Here are key facts for
USMLE/COMLEX 1 from the
Endocarditis tutorial, as well as points of interest at the end that are not directly addressed in this tutorial but should help you prepare for the boards. See the
tutorial notes for further details and relevant links.
Definition and Basic Pathology
1.
Endocarditis = inflammation of the internal lining of the heart (endocardium).
2. Characterized by
vegetations comprising microorganisms and/or thrombotic elements.
3. Can be
acute or subacute, depending on pathogen virulence and cardiac tissue health.
4. Most vegetations found on
valvular ring or leaflets; "mural" vegetations form on heart walls.
5. Complications include
tissue invasion/destruction and
emboli formation leading to stroke, organ failure, and sepsis.

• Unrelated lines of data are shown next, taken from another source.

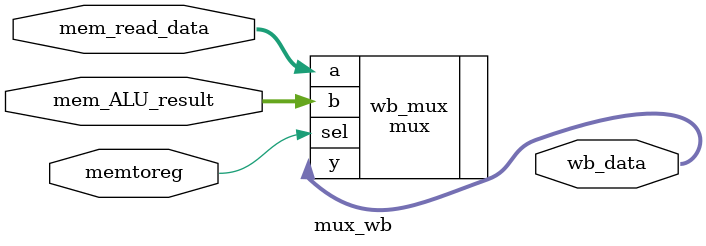
<source format=v>
`timescale 1ns / 1ps


module mux_wb(
    output wire [31:0] wb_data,
    input wire [31:0] mem_read_data, mem_ALU_result,
    input wire memtoreg
    );
    
    mux wb_mux (
    .a(mem_read_data),
    .b(mem_ALU_result),
    .y(wb_data),
    .sel(memtoreg)
    );
endmodule

</source>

Classification of Endocarditis
1.
Infective endocarditis: Contains pathogens in vegetations (also called bacterial endocarditis).
2.
Non-infective endocarditis: Contains sterile vegetations (also called marantic or non-bacterial thrombotic endocarditis).
3.
Culture-negative endocarditis: Infectious agent present but not identifiable by routine blood cultures.
Common Causes
1.
Gram-positive bacteria most common in infective endocarditis:
- Staphylococcus aureus (most common)
- Viridans group Streptococci
- Enterococci
- Coagulase-negative Staphylococci
2.
Gram-negative bacteria less common, including HACEK group:
- Haemophilus species
- Aggregatibacter species
- Cardiobacterium hominis
- Eikenella corrodens
- Kingella kingae
3.
Fungal endocarditis: Primarily Candida species (especially C. albicans) and Aspergillus species.
Vegetation Formation
1. More likely to form where
valvular damage already exists.
2.
Endothelial damage promotes
fibronectin deposition and vegetation formation.
3. Fibronectin adheres to circulating fibrin, platelets, white blood cells, and pathogens.
4. Vegetations can break free and cause
embolism or spread pathogens systemically.
Risk Factors and Patterns
1.
Turbulent blood flow promotes vegetation formation:
- Mitral valve regurgitation: Produces lesions on atrial leaflet surface
- Aortic insufficiency: Produces vegetations on ventricular side
- Ventricular septal defects: Right-sided vegetations near the orifice
2.
Intravenous drug use: Major cause of right-sided valvular endocarditis
3.
Prosthetic valves: More susceptible to infection (bacteria adhere to prosthetic materials)
4.
Rheumatic heart disease: Small vegetations located near edge of leaflets
5.
Libman-Sacks endocarditis: Associated with Systemic Lupus Erythematosus; vegetations on both sides of leaflets, loosely attached with increased risk of embolism
Special Considerations
1.
Culture-negative endocarditis often caused by:
- Coxiella burnetii
- Brucella species
- Tropheryma whipplei
2.
Non-infective endocarditis: Less inflammation means vegetations are loosely attached, increasing embolism risk
3.
Prosthetic valve endocarditis: Often requires surgical replacement of the valve
Additional information not explicitly contained in the tutorial but important for USMLE & COMLEX 1:
Diagnostic Approach
1.
Duke criteria: Major criteria include positive blood cultures and echocardiographic evidence of vegetations.
2.
Blood cultures: Gold standard for diagnosis; must be taken before antibiotic therapy.
3.
Echocardiography: Transthoracic (TTE) and transesophageal (TEE) are primary imaging modalities.
Clinical Manifestations
1.
Fever: Present in >90% of cases.
2.
Janeway lesions: Non-tender, erythematous macules on palms and soles.
3.
Osler nodes: Painful, tender nodules on fingertips or toes.
4.
Roth spots: Retinal hemorrhages with pale centers.
5.
Splinter hemorrhages: Linear hemorrhages under nails.
Treatment Principles
1.
Antibiotic therapy: Based on culture results and antibiotic susceptibility testing.
2.
Surgical indications: Heart failure, uncontrolled infection, prevention of embolic events.
3.
Prophylaxis: Limited to high-risk patients undergoing specific procedures.